Milkshakes and malts have never lost their appeal to the public, and now we can find milkshakes in a variety of flavors, even though sometimes the best is made the simple and original way. And in case you were wondering, there is also a National Vanilla Milkshake Day, June 20th. But since that day has passed, enjoy Ghirardelli’s recipe for a great chocolate milkshake.
- Milk Shake:
- 1 cup chocolate ice cream
- ¼ cup milk
- 2 Tablespoons Golden Gate Chocolate Sauce (recipe follows)

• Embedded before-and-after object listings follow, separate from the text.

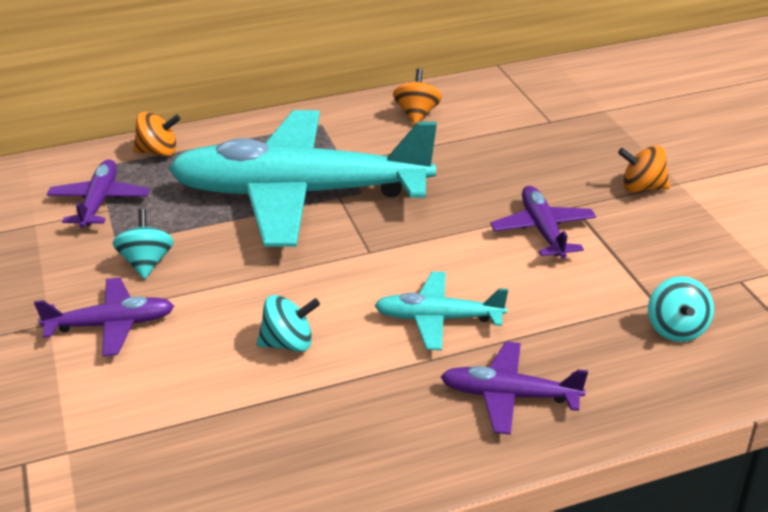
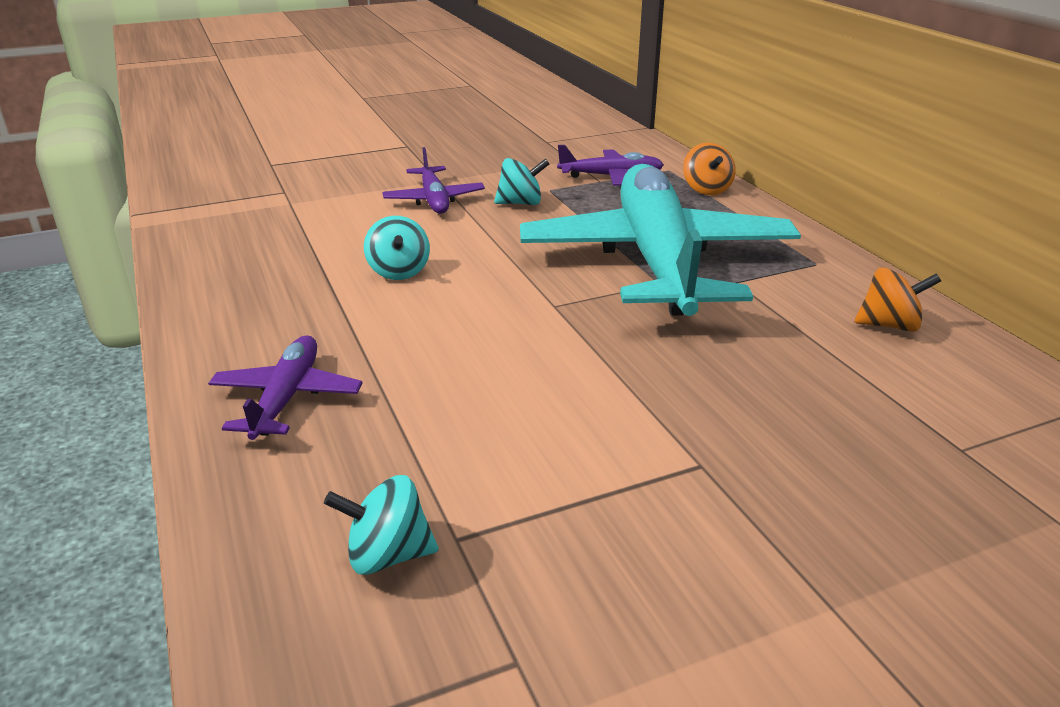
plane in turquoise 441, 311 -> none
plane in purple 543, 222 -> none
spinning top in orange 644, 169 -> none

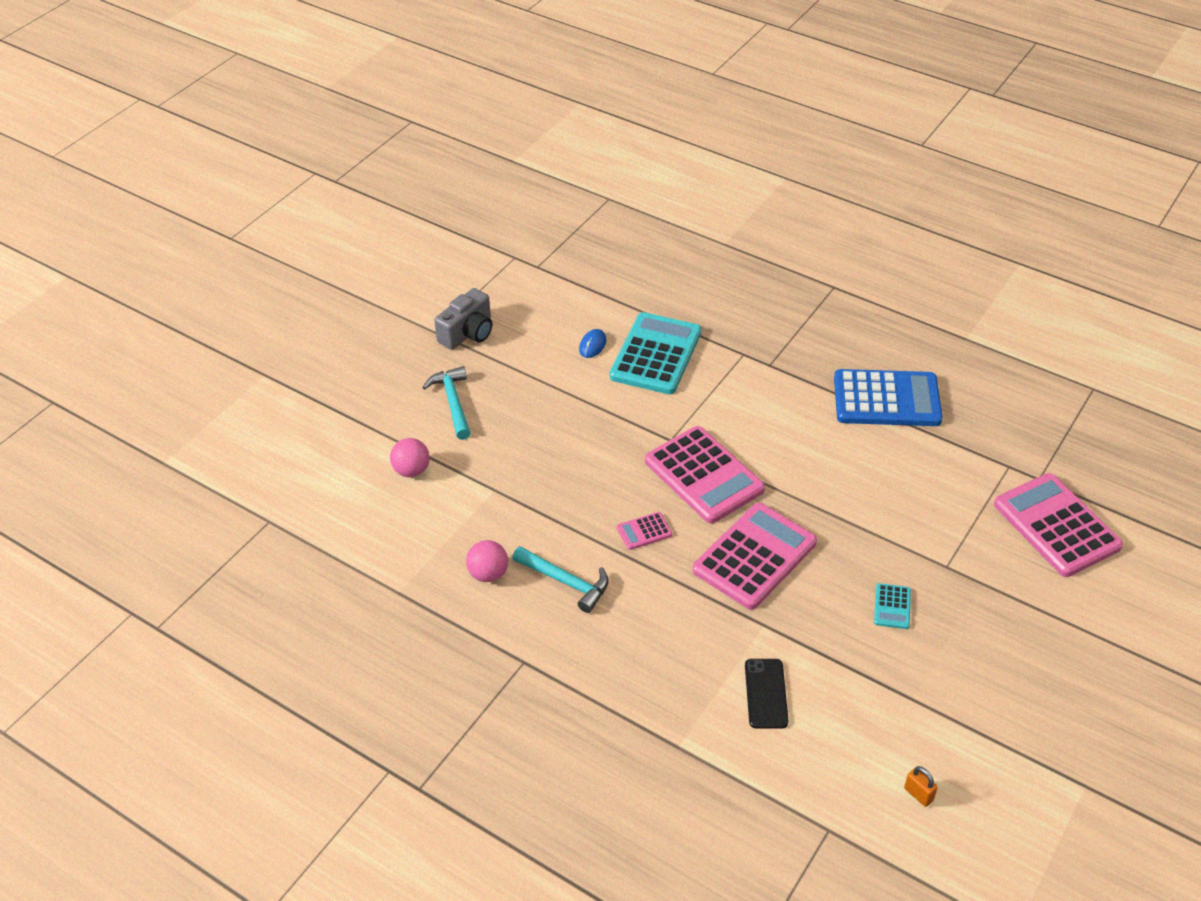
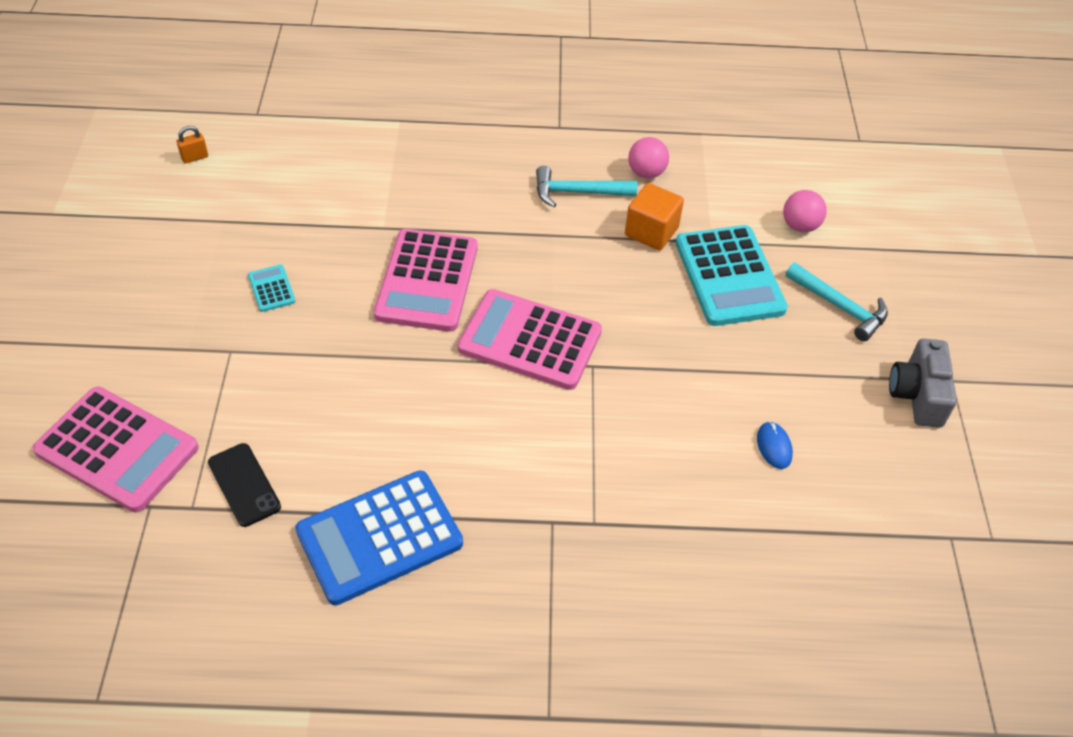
calculator in pink 644, 531 -> none
none -> cube in orange 654, 216
calculator in turquoise 656, 353 -> calculator in turquoise 731, 275, move
phone in black 767, 694 -> phone in black 244, 485, move
padlock in orange 921, 786 -> padlock in orange 192, 145, 45 degrees counterclockwise

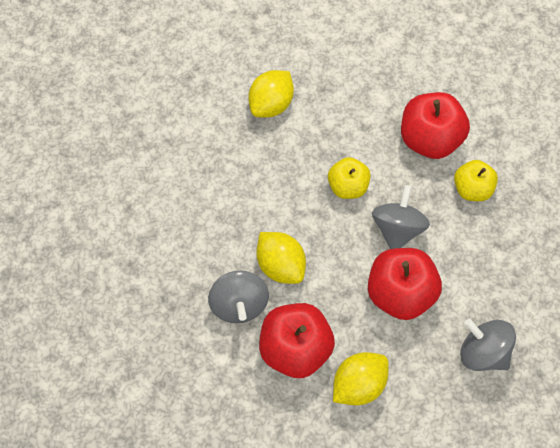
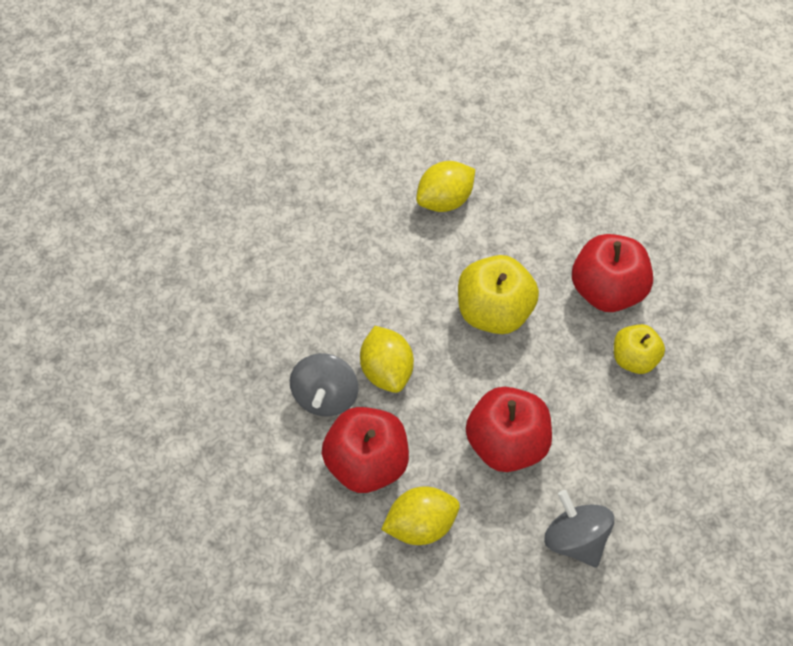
spinning top in grey 401, 217 -> none
apple in yellow 349, 178 -> apple in yellow 498, 294, x1.62

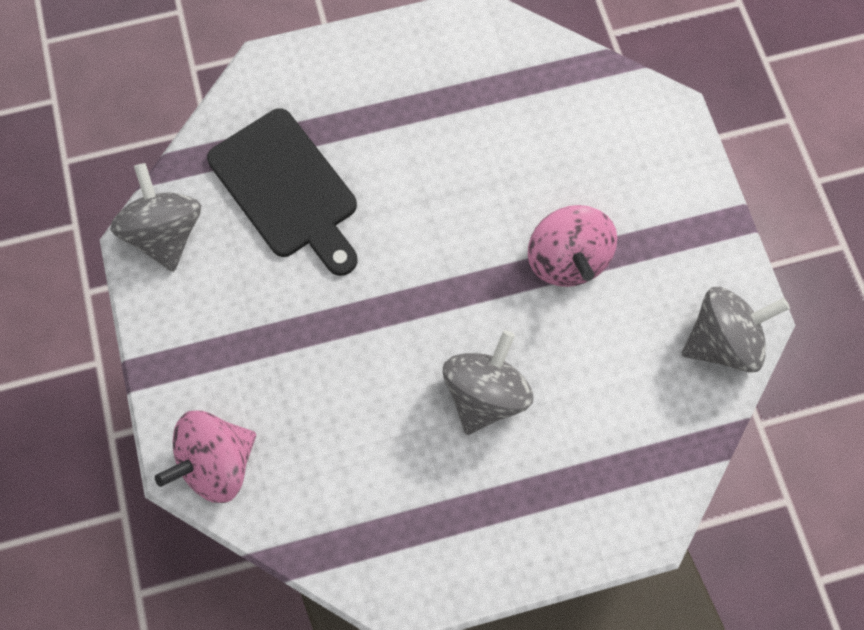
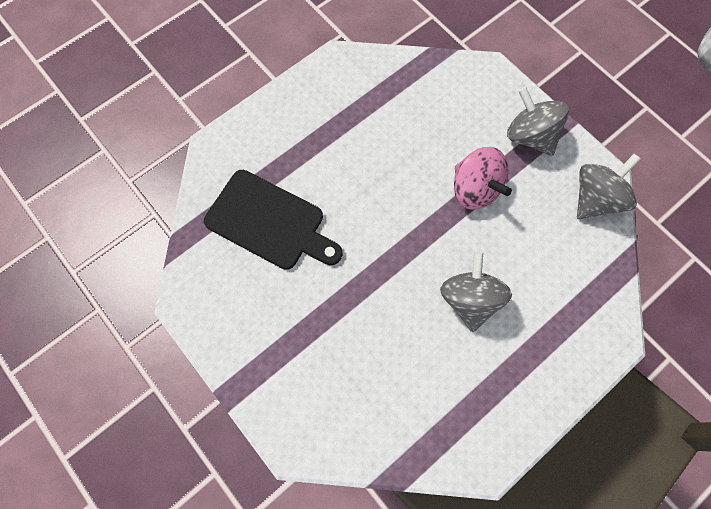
spinning top in pink 205, 456 -> none
spinning top in grey 155, 217 -> spinning top in grey 538, 121, move

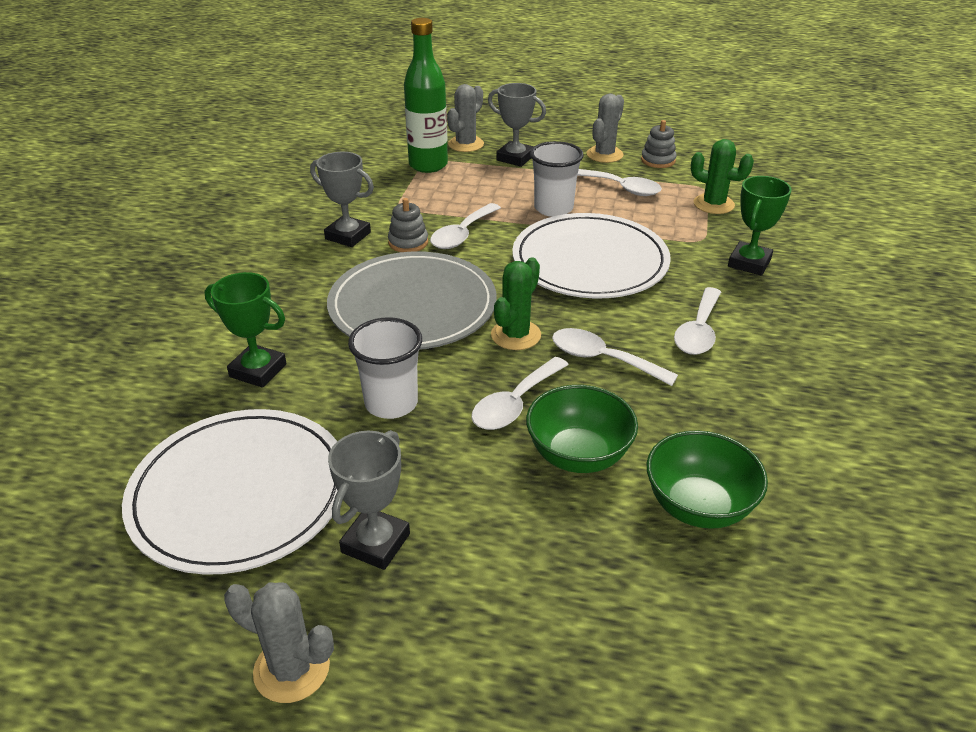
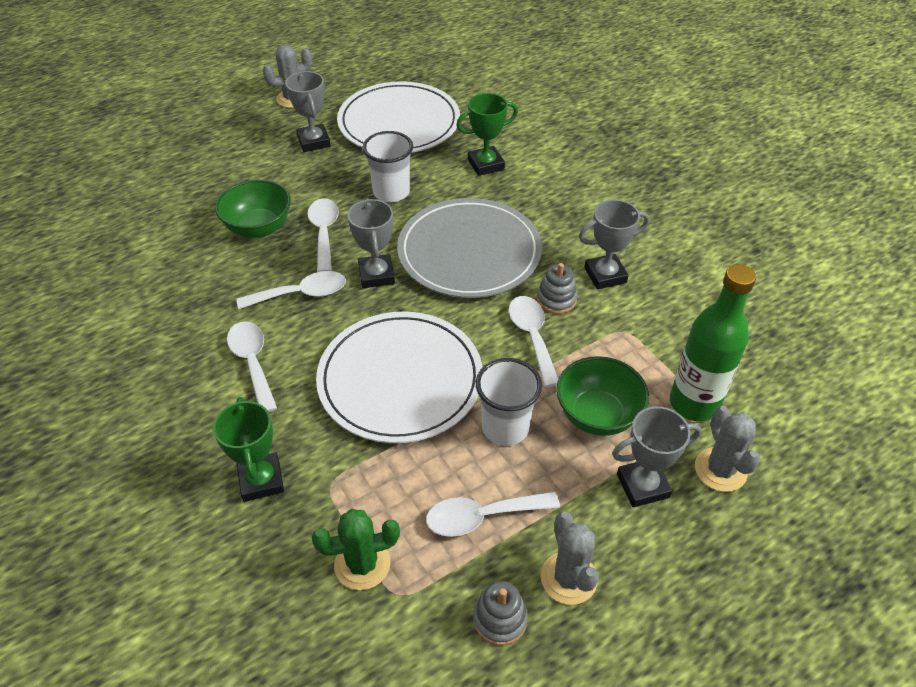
bowl in green 707, 479 -> bowl in green 602, 396, move
cactus in green 516, 303 -> trophy in grey 371, 243

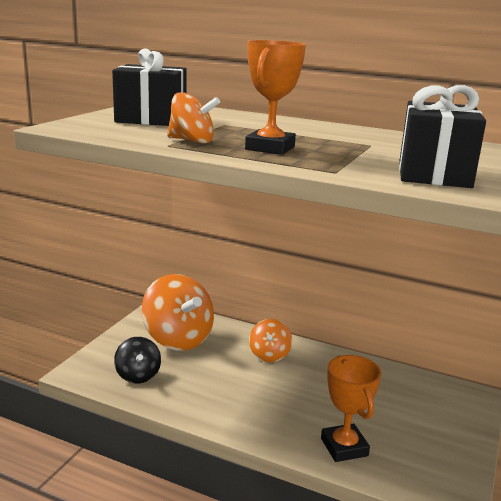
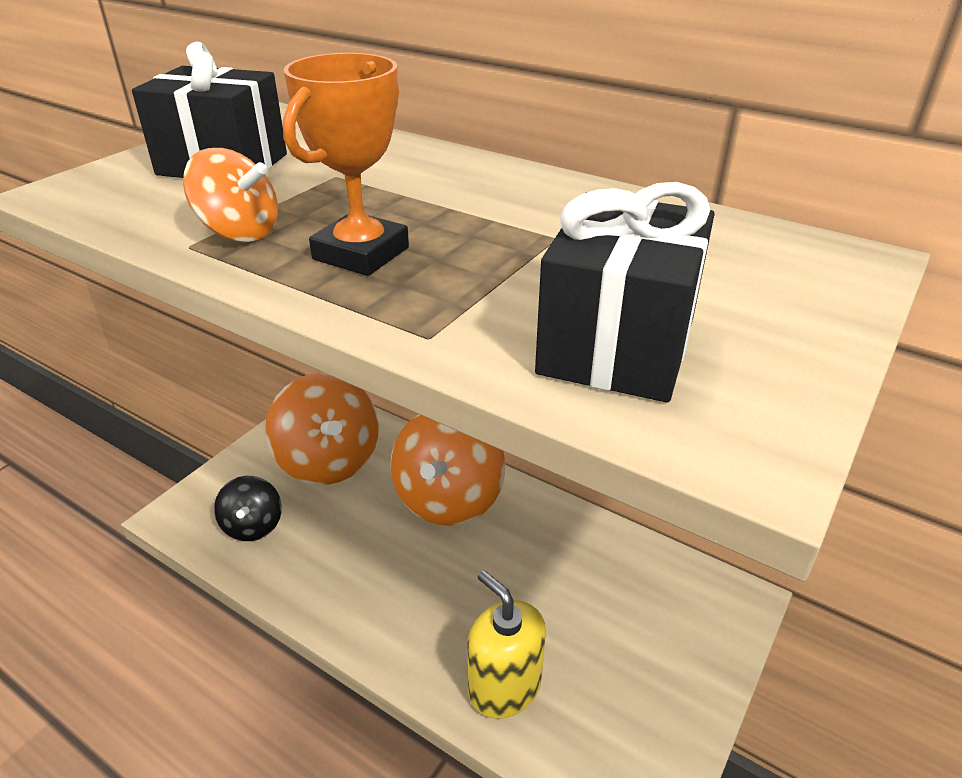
trophy in orange 351, 408 -> soap dispenser in yellow 506, 644
spinning top in orange 270, 340 -> spinning top in orange 447, 470, x1.85

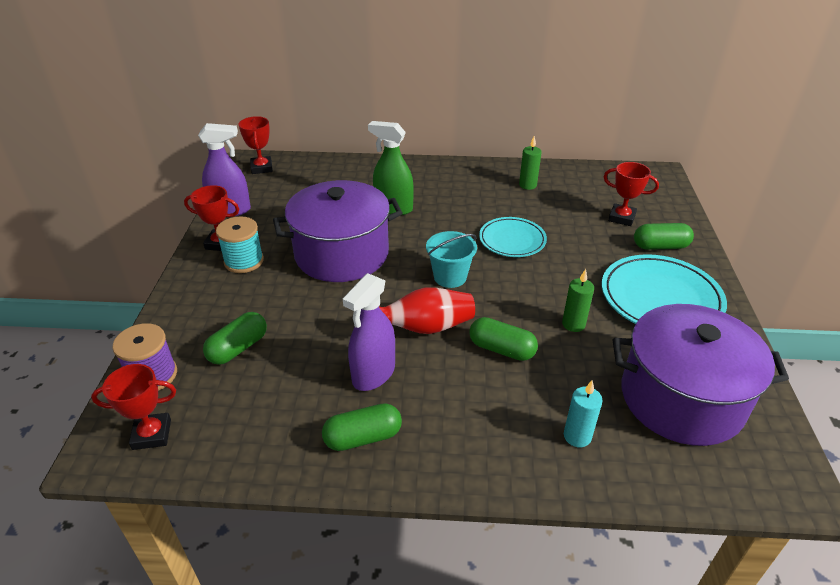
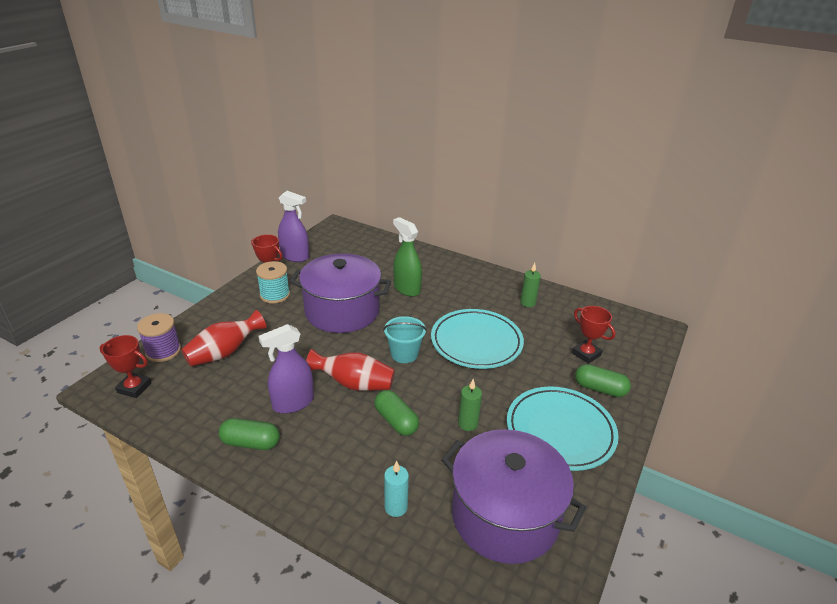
trophy in red 255, 145 -> none
capsule in green 235, 338 -> vase in red 223, 338
plate in turquoise 513, 237 -> plate in turquoise 477, 339, x1.59

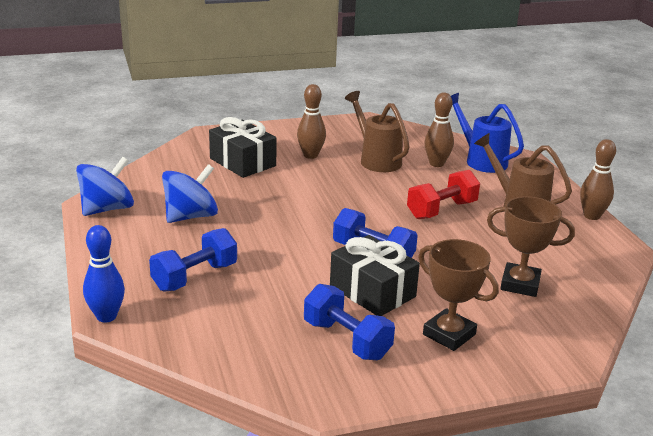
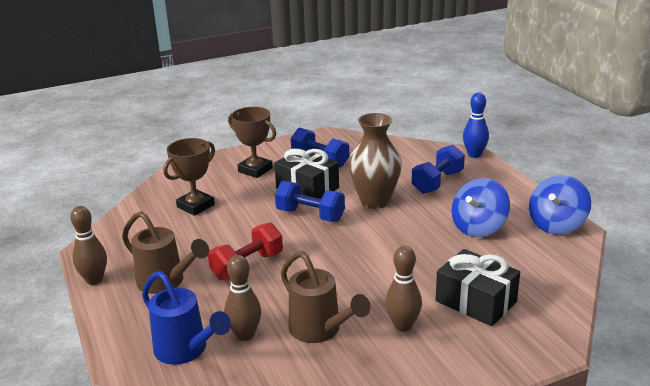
none -> vase in brown 375, 161
trophy in brown 531, 246 -> trophy in brown 189, 177, 60 degrees counterclockwise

- Golden Gate Chocolate Sauce:
- 1-1/3 cups Ghirardelli Ground Chocolate
- 1 cup sugar
- Pinch of salt
- 1 cup hot water
- 1 teaspoon vanilla
- For Chocolate Milk Shake:
- In blender, combine all ingredients listed above for the milkshake. Mix at low speed until smooth. (For a malted milk shake, add 1 Tablespoon of malted milk powder)
- Makes 1 serving.
- For Golden Gate Chocolate Sauce:
- In a saucepan, combine the ground chocolate, sugar, and salt. Add hot water, stirring until chocolate is dissolved. Heat to boiling, lower heat and cook five minutes without stirring. Remove from heat and add vanilla. This is a basic sauce also used to make hot chocolate, or it can be served over ice cream, cake, or with pudding. You will only need 2 Tablespoons of this sauce for the milkshake, so refrigerate the leftovers. It will keep for weeks.